Nicolas Sarkozy has declared there are too many foreigners in France, deliberately using extreme-right rhetoric to regain ground in his difficult re-election battle.
The French president is already under attack by religious leaders and from within his own party for veering to the right and stoking anti-Muslim sentiment by forcing the marginal topic of halal meat into the centre of his campaign. He has now vowed to cut immigration by half and limit state benefits for legal migrants.
“Our system of integration is working increasingly badly, because we have too many foreigners on our territory and we can no longer manage to find them accommodation, a job, a school,” he said in a three-hour appearance on a TV politics debate show.
Sarkozy, who lags behind the Socialist frontrunner, François Hollande, is courting voters from Marine Le Pen’s extreme-right Front National more than ever.
But the tactic appeared to have backfired this week. In what newspaper columnists called “sick-making” and “grotesque” electioneering, Sarkozy pushed fears of a supposed secret Islamisation of the dinner plate. He reopened a row, begun last month by Le Pen, over whether meat ritually slaughtered according to Muslim religious standards was being sold on the wider market to unsuspecting non-Muslimconsumers.
The prime minister, François Fillon, is holding emergency talks to smooth relations with Muslim leaders and the Jewish community after wading into the row by suggesting there was little point in Jews or Muslims eating kosher or halal. “Religions should think about whether they should keep traditions that don’t have much in common with today’s state of science, technology and health problems,” he said.

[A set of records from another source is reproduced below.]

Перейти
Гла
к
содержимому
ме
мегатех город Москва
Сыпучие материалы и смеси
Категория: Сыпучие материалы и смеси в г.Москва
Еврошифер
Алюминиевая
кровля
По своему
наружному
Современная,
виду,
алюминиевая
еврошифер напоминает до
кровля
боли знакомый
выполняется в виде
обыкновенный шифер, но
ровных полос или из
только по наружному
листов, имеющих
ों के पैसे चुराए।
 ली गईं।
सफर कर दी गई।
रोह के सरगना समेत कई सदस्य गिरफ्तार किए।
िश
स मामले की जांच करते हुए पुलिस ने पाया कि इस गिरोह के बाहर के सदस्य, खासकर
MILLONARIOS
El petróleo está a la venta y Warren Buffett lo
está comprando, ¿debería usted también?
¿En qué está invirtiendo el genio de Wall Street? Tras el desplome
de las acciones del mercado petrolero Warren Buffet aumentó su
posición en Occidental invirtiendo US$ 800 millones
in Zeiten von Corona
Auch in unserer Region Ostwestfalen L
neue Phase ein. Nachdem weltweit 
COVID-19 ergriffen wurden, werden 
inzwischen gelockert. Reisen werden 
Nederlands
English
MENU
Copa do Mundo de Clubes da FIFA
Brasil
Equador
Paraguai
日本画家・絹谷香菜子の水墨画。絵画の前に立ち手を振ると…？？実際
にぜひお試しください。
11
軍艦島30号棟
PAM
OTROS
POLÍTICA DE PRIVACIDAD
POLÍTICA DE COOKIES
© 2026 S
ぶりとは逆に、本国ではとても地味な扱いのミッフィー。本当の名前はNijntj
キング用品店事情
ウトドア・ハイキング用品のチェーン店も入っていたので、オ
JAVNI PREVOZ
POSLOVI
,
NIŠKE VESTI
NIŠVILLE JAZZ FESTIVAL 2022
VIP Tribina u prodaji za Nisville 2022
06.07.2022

Richard Pasquier, head of the Jewish umbrella group the Crif, not usually critical of the government, said he was “shocked” and “stupefied” by Fillon’s comments. Mohamed Moussaoui, head of France’s biggest Muslim body, said he could not accept that “Muslims serve as scapegoats in this campaign”. Salima Saa, a new figurehead for diversity in Sarkozy’s own UMP party and campaign team, criticised “a discourse of prejudice and stigmatisation”.